Audiences have to accept paying for TV with their time or money

In the case of the political class, the elephant in the room involves a blunt conversation about taxes — which most people don’t relish paying — as a tradeoff for providing government services they’re accustomed to receiving and do like.

For TV, it’s the question of advertising, and whether the traditional system can survive if consumers continue to indulge their technology-given right to circumvent ads whenever possible.

The second heart-to-heart talk boils down to a simple query for TV viewers: “If you like these shows, what are you willing to give up to keep them viable: Time or money?”

One of the most interesting wrinkles in analyzing the new fall TV season has been the boost networks are seeing thanks to DVR viewing. Ratings increase more than 20% for many shows (the percentages sometimes appear inflated because the base was so low) once three-day averages are included. The DVR bump is more pronounced than it was a year ago, reflecting higher penetration of the devices and more usage.

Moreover, live-plus-three-day gains are generally higher percentage-wise among key demographics — those most important to advertisers. This seems logical, since younger adults are presumably more fluent in time-shifting strategies than, say, their grandparents, who tend to watch more.

That people are still finding and sampling new shows is, of course, welcome news for broadcasters. Yet while networks fought hard to win concessions from media buyers about counting time-shifted viewing when selling spots, the growth in DVR-mediated consumption doesn’t bode well for an ad-supported model, given how easy it is — even without something like Dish’s ad-skipping Auto Hop function, which triggered outrage among broadcasters — to zap past commercials.
* * * * *
Continue the passage on TV advertising and time-shifted viewing, picking up right after its last sentence.

● **GIVEN RECORDS**:
* * * * *
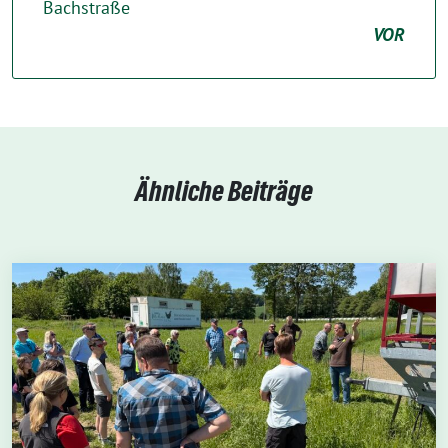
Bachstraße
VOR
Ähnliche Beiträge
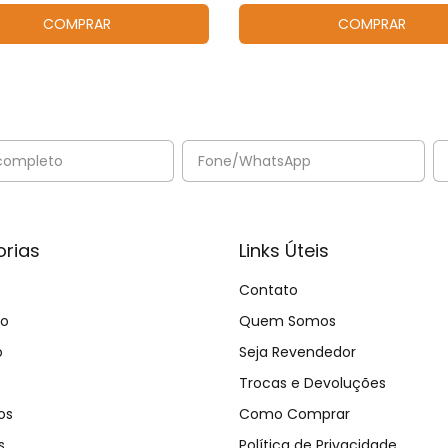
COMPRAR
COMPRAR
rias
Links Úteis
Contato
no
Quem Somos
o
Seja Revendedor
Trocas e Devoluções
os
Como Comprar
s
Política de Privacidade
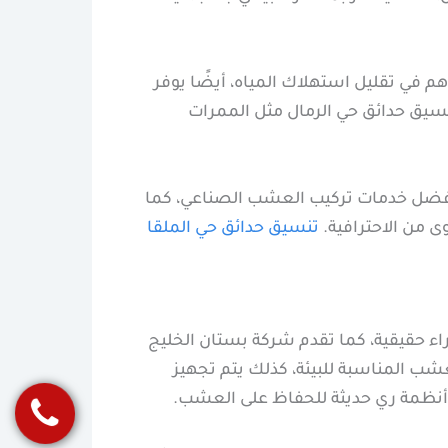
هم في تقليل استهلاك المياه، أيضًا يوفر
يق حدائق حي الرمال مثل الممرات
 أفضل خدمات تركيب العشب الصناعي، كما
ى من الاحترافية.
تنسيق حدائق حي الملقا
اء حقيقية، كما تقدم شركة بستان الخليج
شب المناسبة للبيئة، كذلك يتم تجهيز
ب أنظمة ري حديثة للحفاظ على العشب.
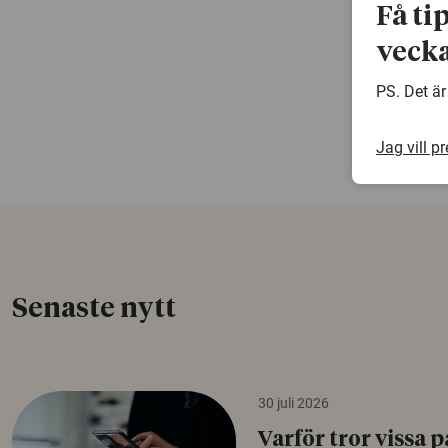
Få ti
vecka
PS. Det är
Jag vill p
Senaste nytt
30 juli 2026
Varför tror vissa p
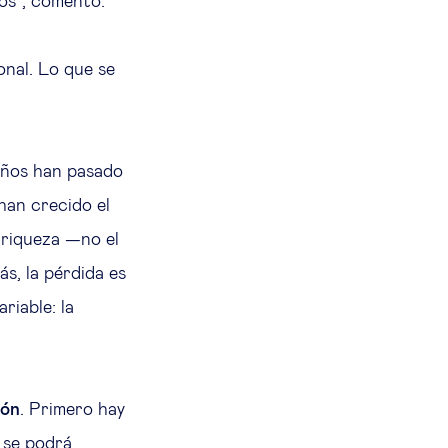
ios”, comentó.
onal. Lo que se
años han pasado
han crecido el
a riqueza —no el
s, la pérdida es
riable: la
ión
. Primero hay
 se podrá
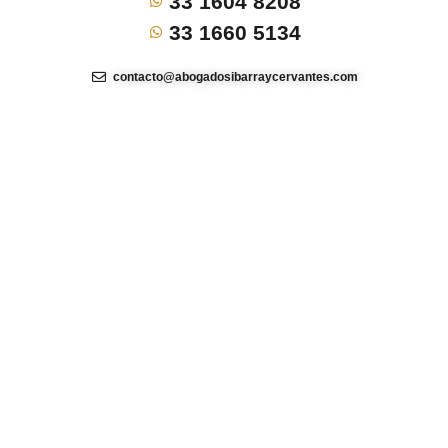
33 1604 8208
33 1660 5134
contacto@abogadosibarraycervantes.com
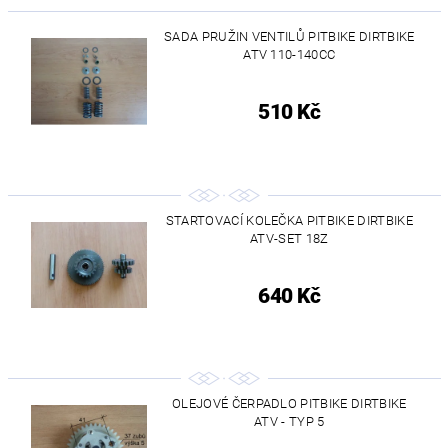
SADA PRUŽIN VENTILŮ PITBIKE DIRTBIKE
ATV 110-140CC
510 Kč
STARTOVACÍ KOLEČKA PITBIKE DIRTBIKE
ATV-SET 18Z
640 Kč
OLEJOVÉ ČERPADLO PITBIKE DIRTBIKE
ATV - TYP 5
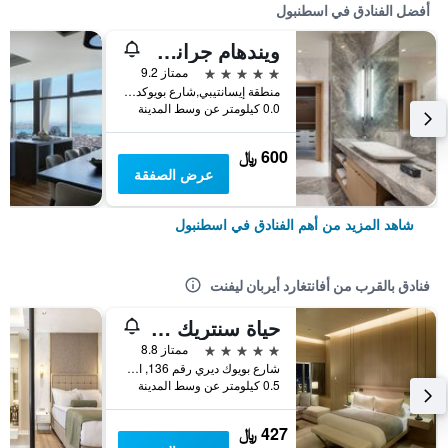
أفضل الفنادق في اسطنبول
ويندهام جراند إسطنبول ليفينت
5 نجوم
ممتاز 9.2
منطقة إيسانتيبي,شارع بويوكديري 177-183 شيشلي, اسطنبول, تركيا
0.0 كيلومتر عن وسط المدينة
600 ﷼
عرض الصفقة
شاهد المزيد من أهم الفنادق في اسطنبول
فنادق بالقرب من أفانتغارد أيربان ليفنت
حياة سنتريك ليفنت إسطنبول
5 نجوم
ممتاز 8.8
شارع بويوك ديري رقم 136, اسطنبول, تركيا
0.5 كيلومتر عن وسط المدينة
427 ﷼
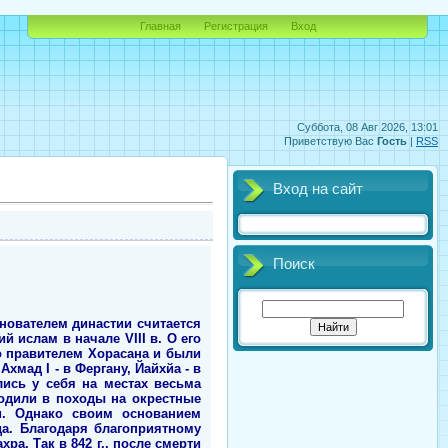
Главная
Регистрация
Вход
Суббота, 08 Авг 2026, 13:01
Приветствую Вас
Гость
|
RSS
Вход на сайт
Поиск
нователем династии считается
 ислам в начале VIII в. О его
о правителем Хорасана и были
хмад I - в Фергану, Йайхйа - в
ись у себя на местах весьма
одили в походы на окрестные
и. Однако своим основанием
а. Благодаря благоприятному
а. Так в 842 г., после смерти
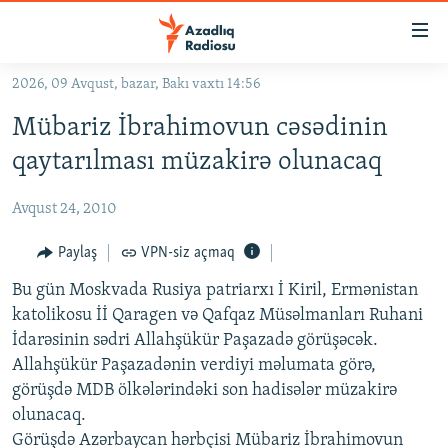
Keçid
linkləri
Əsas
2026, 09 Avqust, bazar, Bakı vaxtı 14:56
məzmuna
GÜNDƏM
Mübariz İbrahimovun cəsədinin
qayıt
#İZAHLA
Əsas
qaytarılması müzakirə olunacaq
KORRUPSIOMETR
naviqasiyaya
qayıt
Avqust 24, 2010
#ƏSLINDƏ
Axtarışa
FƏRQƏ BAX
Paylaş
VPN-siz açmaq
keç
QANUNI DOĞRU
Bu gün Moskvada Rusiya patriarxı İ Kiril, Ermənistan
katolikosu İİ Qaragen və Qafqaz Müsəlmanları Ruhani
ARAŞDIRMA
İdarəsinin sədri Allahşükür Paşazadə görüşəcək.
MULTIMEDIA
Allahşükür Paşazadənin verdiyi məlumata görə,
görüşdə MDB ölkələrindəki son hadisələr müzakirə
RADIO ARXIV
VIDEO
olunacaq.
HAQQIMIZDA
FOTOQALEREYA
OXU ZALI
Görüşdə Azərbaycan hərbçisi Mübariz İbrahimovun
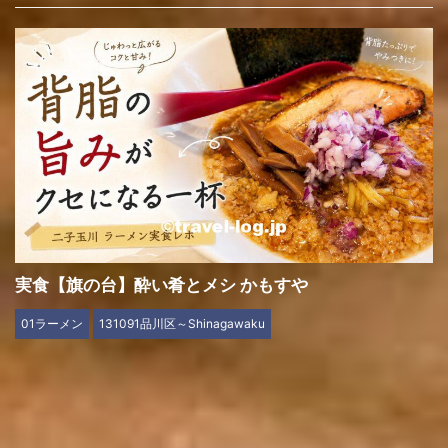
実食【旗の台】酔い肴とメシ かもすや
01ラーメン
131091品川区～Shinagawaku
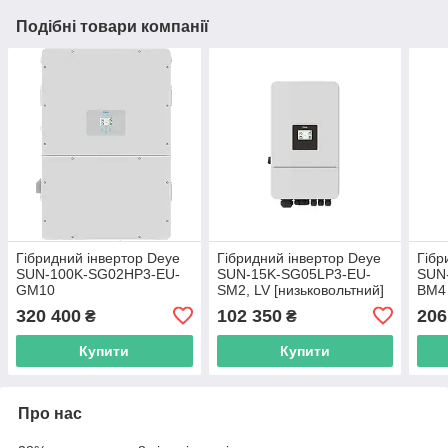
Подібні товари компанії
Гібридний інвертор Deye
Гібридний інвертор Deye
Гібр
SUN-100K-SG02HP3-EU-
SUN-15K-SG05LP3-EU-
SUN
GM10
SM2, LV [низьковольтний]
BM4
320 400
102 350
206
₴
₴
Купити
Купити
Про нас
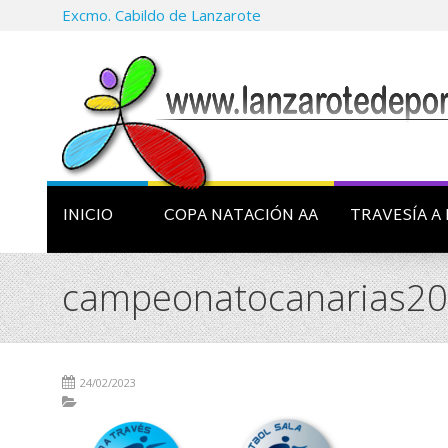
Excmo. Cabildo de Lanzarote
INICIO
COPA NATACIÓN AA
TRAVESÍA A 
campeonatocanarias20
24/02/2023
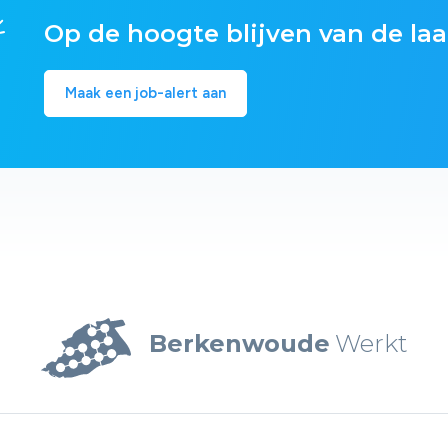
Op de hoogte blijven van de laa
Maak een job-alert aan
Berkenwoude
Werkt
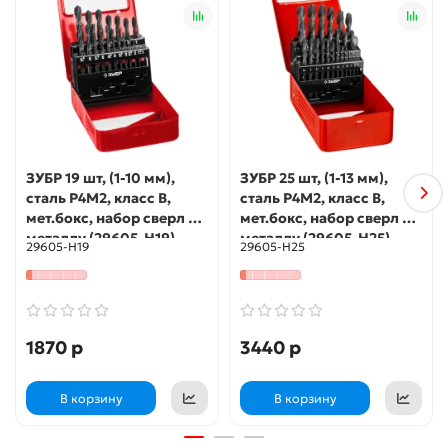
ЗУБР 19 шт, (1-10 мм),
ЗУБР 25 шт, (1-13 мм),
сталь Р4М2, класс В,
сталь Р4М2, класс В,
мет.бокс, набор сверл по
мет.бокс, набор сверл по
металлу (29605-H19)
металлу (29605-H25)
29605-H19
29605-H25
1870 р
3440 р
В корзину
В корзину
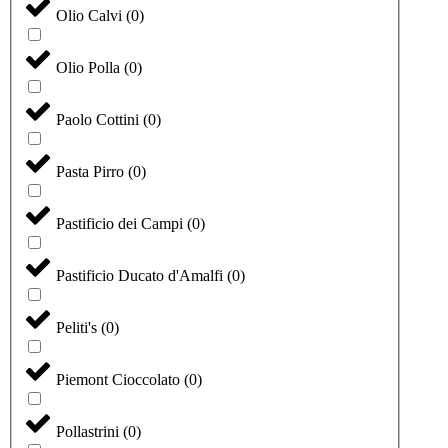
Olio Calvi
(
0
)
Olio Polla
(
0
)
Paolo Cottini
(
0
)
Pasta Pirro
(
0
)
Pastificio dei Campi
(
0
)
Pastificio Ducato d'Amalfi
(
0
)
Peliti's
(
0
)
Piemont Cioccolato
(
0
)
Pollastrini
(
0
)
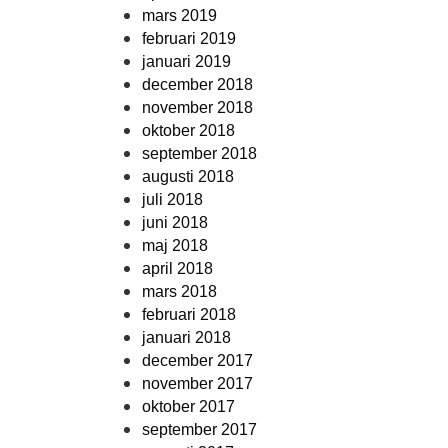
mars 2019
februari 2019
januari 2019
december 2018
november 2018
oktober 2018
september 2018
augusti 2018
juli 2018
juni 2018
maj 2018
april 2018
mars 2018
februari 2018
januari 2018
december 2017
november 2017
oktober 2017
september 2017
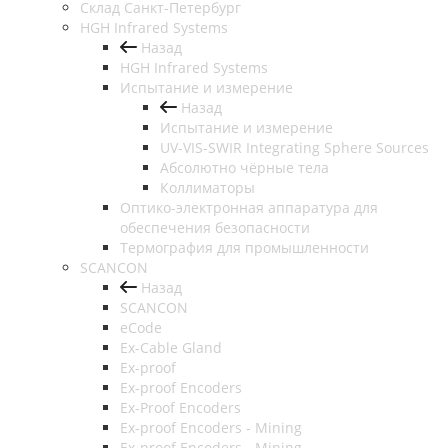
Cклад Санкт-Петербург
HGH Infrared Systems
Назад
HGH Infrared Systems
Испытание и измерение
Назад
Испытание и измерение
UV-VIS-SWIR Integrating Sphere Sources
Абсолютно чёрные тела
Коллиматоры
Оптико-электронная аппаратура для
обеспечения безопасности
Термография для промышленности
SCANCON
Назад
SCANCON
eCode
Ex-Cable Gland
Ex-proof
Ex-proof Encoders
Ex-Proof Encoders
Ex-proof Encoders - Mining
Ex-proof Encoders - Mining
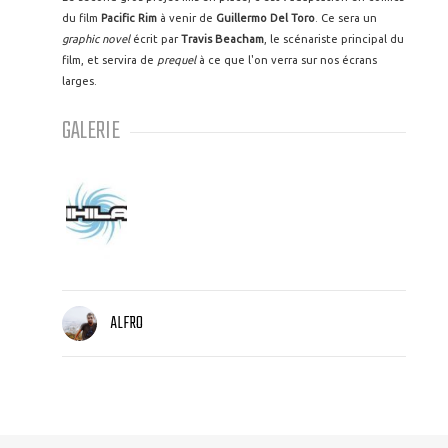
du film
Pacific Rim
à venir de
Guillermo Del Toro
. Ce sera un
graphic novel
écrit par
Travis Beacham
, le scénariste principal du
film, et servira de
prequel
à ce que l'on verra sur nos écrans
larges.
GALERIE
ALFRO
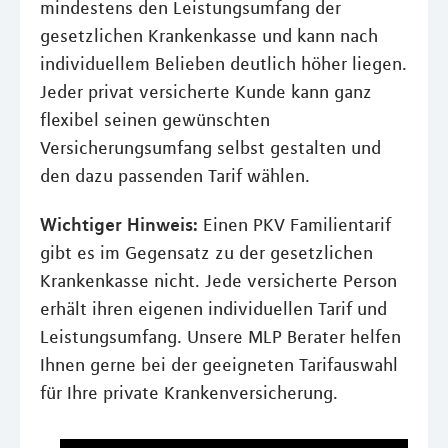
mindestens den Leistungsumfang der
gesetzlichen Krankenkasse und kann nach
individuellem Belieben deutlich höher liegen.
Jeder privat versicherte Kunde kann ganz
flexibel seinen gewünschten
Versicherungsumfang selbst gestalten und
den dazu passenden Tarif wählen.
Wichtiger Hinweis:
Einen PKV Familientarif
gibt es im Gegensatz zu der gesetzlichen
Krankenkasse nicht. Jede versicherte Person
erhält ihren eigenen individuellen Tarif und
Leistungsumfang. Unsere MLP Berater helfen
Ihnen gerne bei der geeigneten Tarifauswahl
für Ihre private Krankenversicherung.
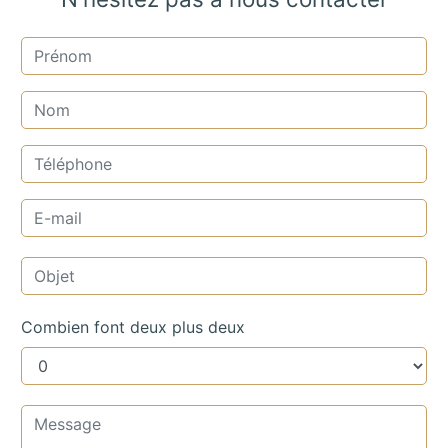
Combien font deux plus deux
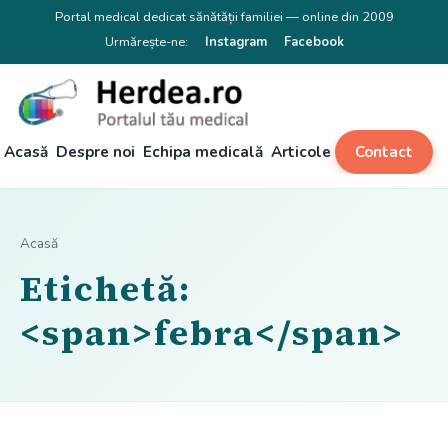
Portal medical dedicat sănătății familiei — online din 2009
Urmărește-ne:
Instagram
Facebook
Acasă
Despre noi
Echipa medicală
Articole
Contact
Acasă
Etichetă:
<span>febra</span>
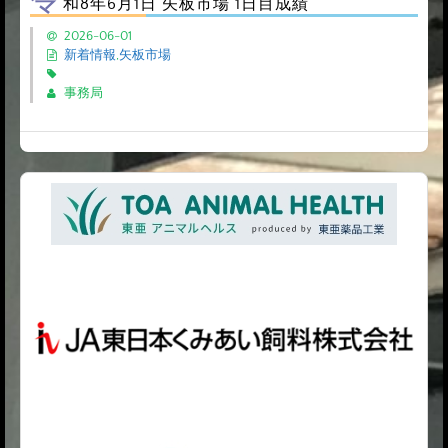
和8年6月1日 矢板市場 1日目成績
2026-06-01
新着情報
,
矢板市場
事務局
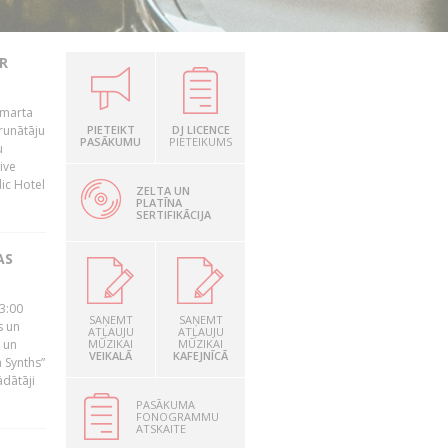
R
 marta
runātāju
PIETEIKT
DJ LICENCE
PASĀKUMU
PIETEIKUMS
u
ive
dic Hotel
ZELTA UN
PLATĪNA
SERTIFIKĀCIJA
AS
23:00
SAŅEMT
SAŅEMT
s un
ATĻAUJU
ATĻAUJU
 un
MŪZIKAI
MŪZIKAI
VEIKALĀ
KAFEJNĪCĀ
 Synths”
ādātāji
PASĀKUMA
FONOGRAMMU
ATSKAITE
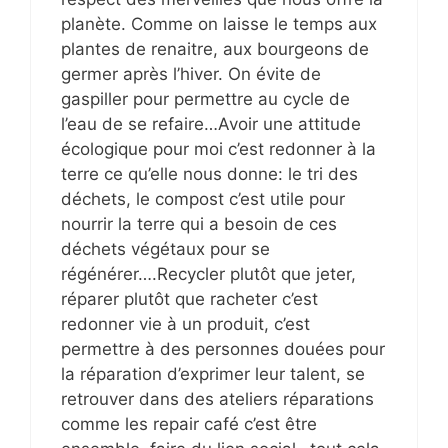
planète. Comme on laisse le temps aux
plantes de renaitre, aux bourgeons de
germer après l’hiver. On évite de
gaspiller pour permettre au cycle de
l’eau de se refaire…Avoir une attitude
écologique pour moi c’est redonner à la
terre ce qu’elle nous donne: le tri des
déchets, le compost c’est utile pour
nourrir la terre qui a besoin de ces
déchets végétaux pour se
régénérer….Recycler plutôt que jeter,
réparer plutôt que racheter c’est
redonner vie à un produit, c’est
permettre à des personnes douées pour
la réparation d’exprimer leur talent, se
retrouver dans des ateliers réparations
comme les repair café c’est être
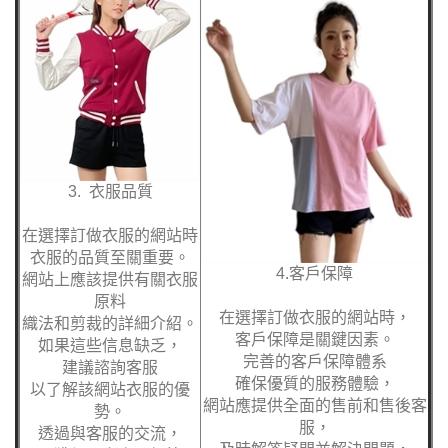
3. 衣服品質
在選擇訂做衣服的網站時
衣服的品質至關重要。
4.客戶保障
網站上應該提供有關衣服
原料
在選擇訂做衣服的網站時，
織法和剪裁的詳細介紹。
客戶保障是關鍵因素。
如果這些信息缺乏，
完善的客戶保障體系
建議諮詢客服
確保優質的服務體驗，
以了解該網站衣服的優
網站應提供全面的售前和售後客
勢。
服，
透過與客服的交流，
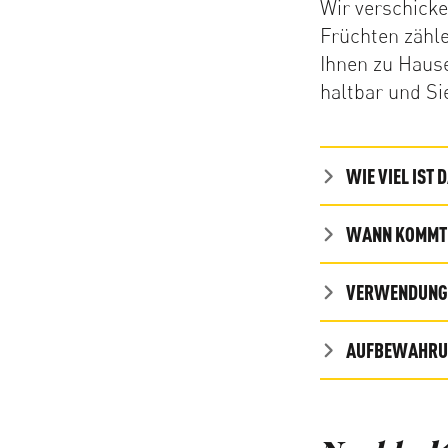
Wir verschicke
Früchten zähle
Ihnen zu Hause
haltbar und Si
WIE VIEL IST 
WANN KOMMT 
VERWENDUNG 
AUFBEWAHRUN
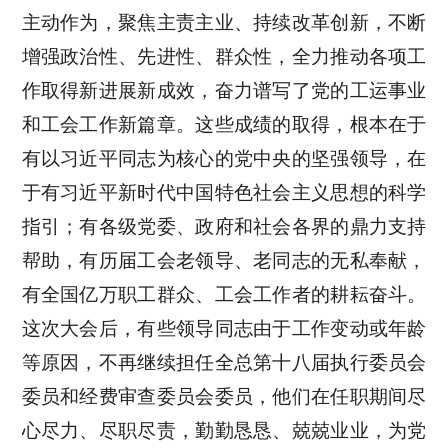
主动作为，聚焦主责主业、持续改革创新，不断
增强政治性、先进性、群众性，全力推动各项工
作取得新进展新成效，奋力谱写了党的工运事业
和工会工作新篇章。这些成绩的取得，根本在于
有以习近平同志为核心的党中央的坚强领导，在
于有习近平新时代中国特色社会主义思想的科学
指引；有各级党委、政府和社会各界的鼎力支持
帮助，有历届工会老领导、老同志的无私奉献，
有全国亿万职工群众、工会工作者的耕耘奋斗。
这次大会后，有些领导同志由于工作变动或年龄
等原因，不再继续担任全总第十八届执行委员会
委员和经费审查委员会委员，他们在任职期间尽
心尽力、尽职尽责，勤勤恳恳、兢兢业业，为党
* * * * *
● **RESPONSE BOX**:
Yes, networks can point to counterintuitive research that shows viewers still see a surprising number of ads, even when watching on a delayed basis. According to this argument, ordinary people are less zap-happy than media-saturated critics, yielding headlines like “Do Americans Watch More DVR’d Commercials Than You Think?”

Even if true, this argument is somewhat self-defeating. If your audience is too inert, ignorant or indifferent to realize they can watch an episode of “The Good Wife” in roughly 43 minutes by excising all the clutter, it’s questionable whether they’re a particularly desirable bunch at which to target upscale products in the first place.

Anecdotally, on Sunday night I efficiently sped through ABC’s trio of scripted one-hour dramas in about 140 minutes. In the course of that span I saw innumerable bumper promos for “Nashville” — hard to miss or avoid those — and one spot for DreamWorks’ upcoming movie “Rise of the Guardians.” That’s it.

The Obama campaign has spoken of “economic patriotism,” trying to persuade voters (particularly those in upper-income brackets) to accept anteing up, tax-wise. Networks may need to embrace a similar strategy — advocating “programming pragmatism,” perhaps — to reinforce the idea that TV fans can’t expect a completely free ride.

Just as the government needs tax revenues to function, those who want “free” TV programs must pay the freight too, either by shelling out cash directly — as they do for Showtime or HBO — or enduring commercials. And while networks remain understandably fretful about “unintended consequences to messing with the TV ecosystem,” as the Los Angeles Times recently put it, it’s only a question of what form the messing will take.

The newspaper industry clearly suffered for being slow about prodding customers to understand the shifting realities assailing its business model. While TV is better situated to cash in on digital and on-demand technology, migrating consumption to the digital realm is fraught with peril as well, and efforts to thwart ad-skipping methods in that space will almost certainly face their own challenges.

As noted, Hollywood and Washington have been in lockstep when it comes to balking at initiating these uncomfortable conversations; instead, the tendency is to delay, hoping the bill finally comes due on some other poor slob’s watch.

Think of it as another form of delaying — in this case, maybe the inevitable.